Watch how my cooking demonstration is SO much better because of this beautiful cutting board! And mom, I know what you are thinking. November is my birthday, followed by Christmas so I promise this is the last thing I buy myself.
Big thanks to Erin for sending this recipe to me. We have known each other for several years now, she's in Fort Worth, I'm in Austin but because we are in the same industry our paths will cross every now and then. Turns out, she's a foodie too and in fact runs a catering business on the side with her hubby. I have several recipes that she has sent to me that I cannot wait to try.
This one came at a great time because I'm attending a casual get together with friends and the recipe was a snap to put together. I like all the ingredients in it, reminds me of the Mexican Lasagna I made up last week. This is an easy dip you can throw together at the last minute, it bakes for 30 minutes so all the cheese gets melty.
Here is what you need:
8 oz package cream cheese, softened
½ cup of mayonnaise (I used a spicy mayo)

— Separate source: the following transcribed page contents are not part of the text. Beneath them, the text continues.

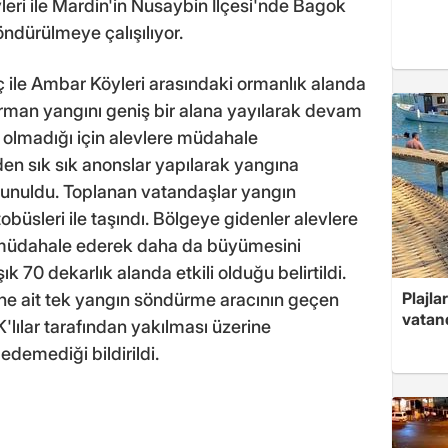
eri ile Mardin'in Nusaybin İlçesi'nde Bagok
ndürülmeye çalışılıyor.
 ile Ambar Köyleri arasındaki ormanlık alanda
rman yangını geniş bir alana yayılarak devam
m olmadığı için alevlere müdahale
en sık sık anonslar yapılarak yangına
lunuldu. Toplanan vatandaşlar yangın
obüsleri ile taşındı. Bölgeye gidenler alevlere
 müdahale ederek daha da büyümesini
k 70 dekarlık alanda etkili olduğu belirtildi.
Plajla
e ait tek yangın söndürme aracının geçen
vatand
'lılar tarafından yakılması üzerine
emediği bildirildi.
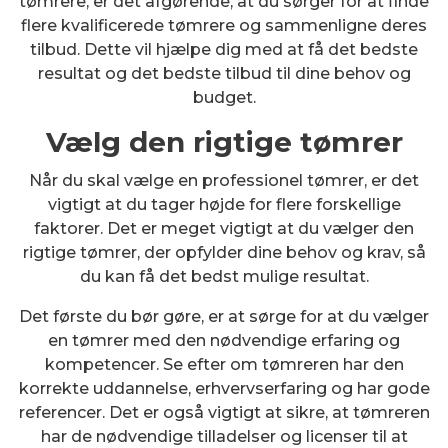
tømrere, er det afgørende, at du sørger for at finde
flere kvalificerede tømrere og sammenligne deres
tilbud. Dette vil hjælpe dig med at få det bedste
resultat og det bedste tilbud til dine behov og
budget.
Vælg den rigtige tømrer
Når du skal vælge en professionel tømrer, er det
vigtigt at du tager højde for flere forskellige
faktorer. Det er meget vigtigt at du vælger den
rigtige tømrer, der opfylder dine behov og krav, så
du kan få det bedst mulige resultat.
Det første du bør gøre, er at sørge for at du vælger
en tømrer med den nødvendige erfaring og
kompetencer. Se efter om tømreren har den
korrekte uddannelse, erhvervserfaring og har gode
referencer. Det er også vigtigt at sikre, at tømreren
har de nødvendige tilladelser og licenser til at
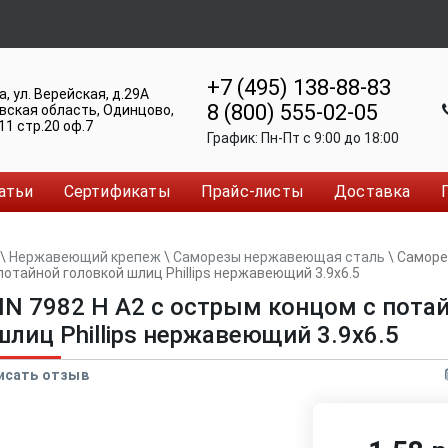
+7 (495) 138-88-83
а
,
ул. Верейская, д.29А
8 (800) 555-02-05
вская область, Одинцово
,
11 стр.20 оф.7
График:
Пн-Пт c 9:00 до 18:00
атьи
Сертификаты
Прайс-листы
Доставка
\
Нержавеющий крепеж
\
Саморезы нержавеющая сталь
\
Саморез
отайной головкой шлиц Phillips нержавеющий 3.9x6.5
IN 7982 H A2 с острым концом с пота
шлиц Phillips нержавеющий 3.9x6.5
исать отзыв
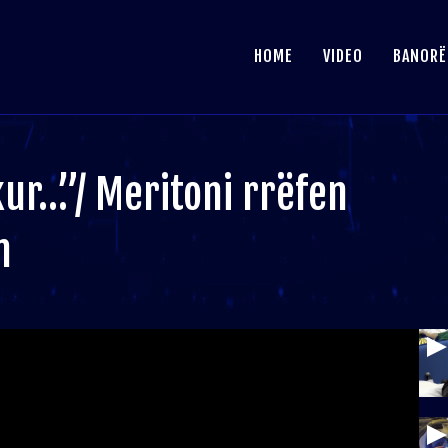
HOME
VIDEO
BANORË
kur…”/ Meritoni rrëfen
n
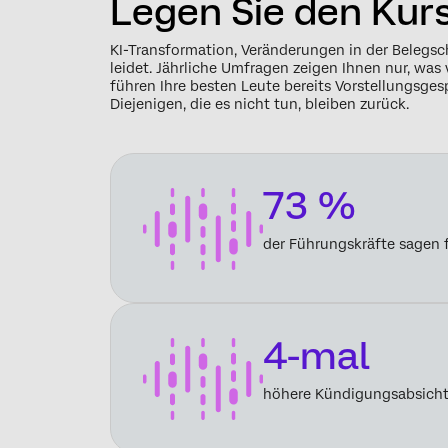
Legen Sie den Kurs
KI-Transformation, Veränderungen in der Belegs
leidet. Jährliche Umfragen zeigen Ihnen nur, wa
führen Ihre besten Leute bereits Vorstellungsge
Diejenigen, die es nicht tun, bleiben zurück.
73 %
der Führungskräfte sagen 
4-mal
höhere Kündigungsabsicht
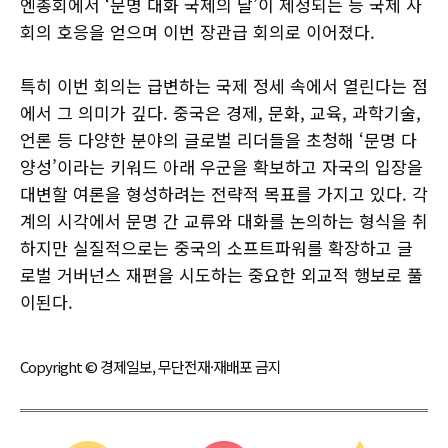
엔총회에서 ‘문명 대화 국제의 날’이 제정되는 등 국제 사
회의 호응을 얻으며 이번 장관급 회의로 이어졌다.
특히 이번 회의는 급변하는 국제 정세 속에서 열린다는 점
에서 그 의미가 깊다. 중국은 경제, 문화, 교육, 과학기술,
언론 등 다양한 분야의 글로벌 리더들을 초청해 ‘문명 다
양성’이라는 키워드 아래 우군을 확보하고 자국의 입장을
대변할 여론을 형성하려는 전략적 목표를 가지고 있다. 각
계의 시각에서 문명 간 교류와 대화를 논의하는 형식을 취
하지만 실질적으로는 중국의 소프트파워를 확장하고 글
로벌 거버넌스 재편을 시도하는 중요한 외교적 행보로 풀
이된다.
Copyright © 경제일보, 무단전재·재배포 금지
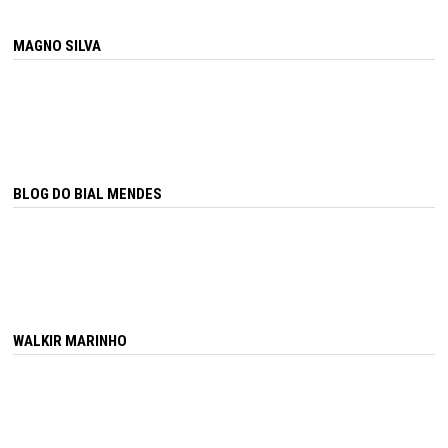
MAGNO SILVA
BLOG DO BIAL MENDES
WALKIR MARINHO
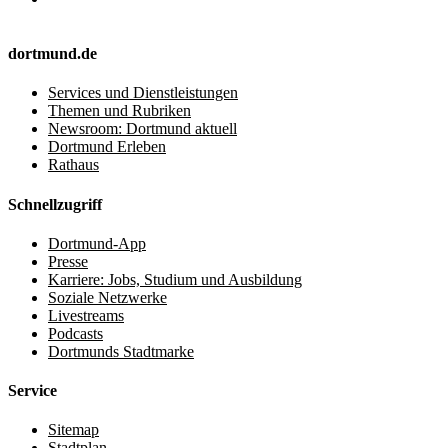
dortmund.de
Services und Dienstleistungen
Themen und Rubriken
Newsroom: Dortmund aktuell
Dortmund Erleben
Rathaus
Schnellzugriff
Dortmund-App
Presse
Karriere: Jobs, Studium und Ausbildung
Soziale Netzwerke
Livestreams
Podcasts
Dortmunds Stadtmarke
Service
Sitemap
Stadtplan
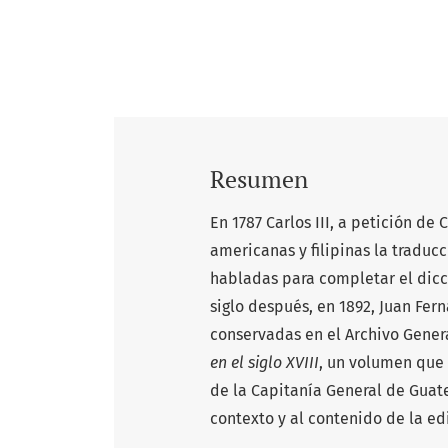
Resumen
En 1787 Carlos III, a petición de 
americanas y filipinas la traducc
habladas para completar el dicci
siglo después, en 1892, Juan Fern
conservadas en el Archivo Genera
en el siglo
XVIII
, un volumen que 
de la Capitanía General de Guate
contexto y al contenido de la ed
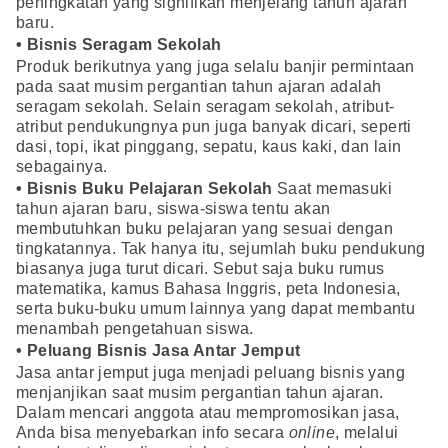
peningkatan yang signifikan menjelang tahun ajaran
baru.
• Bisnis Seragam Sekolah
Produk berikutnya yang juga selalu banjir permintaan
pada saat musim pergantian tahun ajaran adalah
seragam sekolah. Selain seragam sekolah, atribut-
atribut pendukungnya pun juga banyak dicari, seperti
dasi, topi, ikat pinggang, sepatu, kaus kaki, dan lain
sebagainya.
• Bisnis Buku Pelajaran Sekolah
Saat memasuki
tahun ajaran baru, siswa-siswa tentu akan
membutuhkan buku pelajaran yang sesuai dengan
tingkatannya. Tak hanya itu, sejumlah buku pendukung
biasanya juga turut dicari. Sebut saja buku rumus
matematika, kamus Bahasa Inggris, peta Indonesia,
serta buku-buku umum lainnya yang dapat membantu
menambah pengetahuan siswa.
• Peluang Bisnis Jasa Antar Jemput
Jasa antar jemput juga menjadi peluang bisnis yang
menjanjikan saat musim pergantian tahun ajaran.
Dalam mencari anggota atau mempromosikan jasa,
Anda bisa menyebarkan info secara
online
, melalui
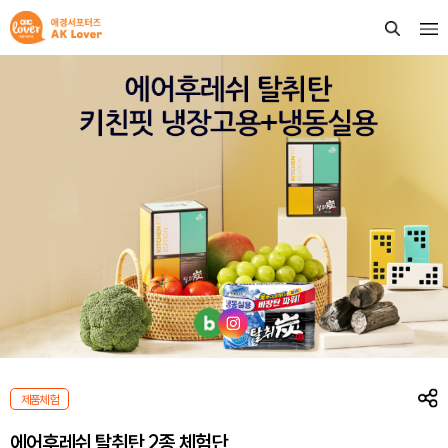
제품체험
에어후레쉬 탈취탄 2종 체험단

16 oz shredded Mild Cheddar cheese
Can diced green chile peppers
1 jalapeno pepper, finely diced (take out the seeds unless you want this dip to be super spicy)
Half a bundle of green onions, chopped
1 Tsp of Tony Chachere's (Green Can): Cajun Seasoning. You can add more, some like it salty.
1 Tsp of Garlic Powder
Large can of all white meat chicken
I've learned from being burned before (literally) that it really pays to protect your hands when you slice and dice a jalapeno. My fingertips burn for DAYS when I don't wear gloves.
I love the way these onions look on my new cutting board.
Everything in the bowl - just dump and stir.
I'm wondering what rotel would do to this dip? And I'm already thinking that cooking and dicing fresh chicken breasts would be a nice upgrade, but we are going to stick to the recipe (for the most part) this first time around.
This goes in the fridge until tomorrow. Once cooked, serve with tortilla chips. I can't wait!!!
This dip was a big hit at the party and several people asked me for the recipe. My friend Kerri referred to it as "crack" and I must say that I had to remove myself from standing beside the buffet because I kept shoveling this chicken enchilada dip in my pot hole. I wasn't sure about the chicken in a can, but it tasted great as is. The only change I would make is to add more kick to the dip with another jalapeno. We like things spicy in Texas.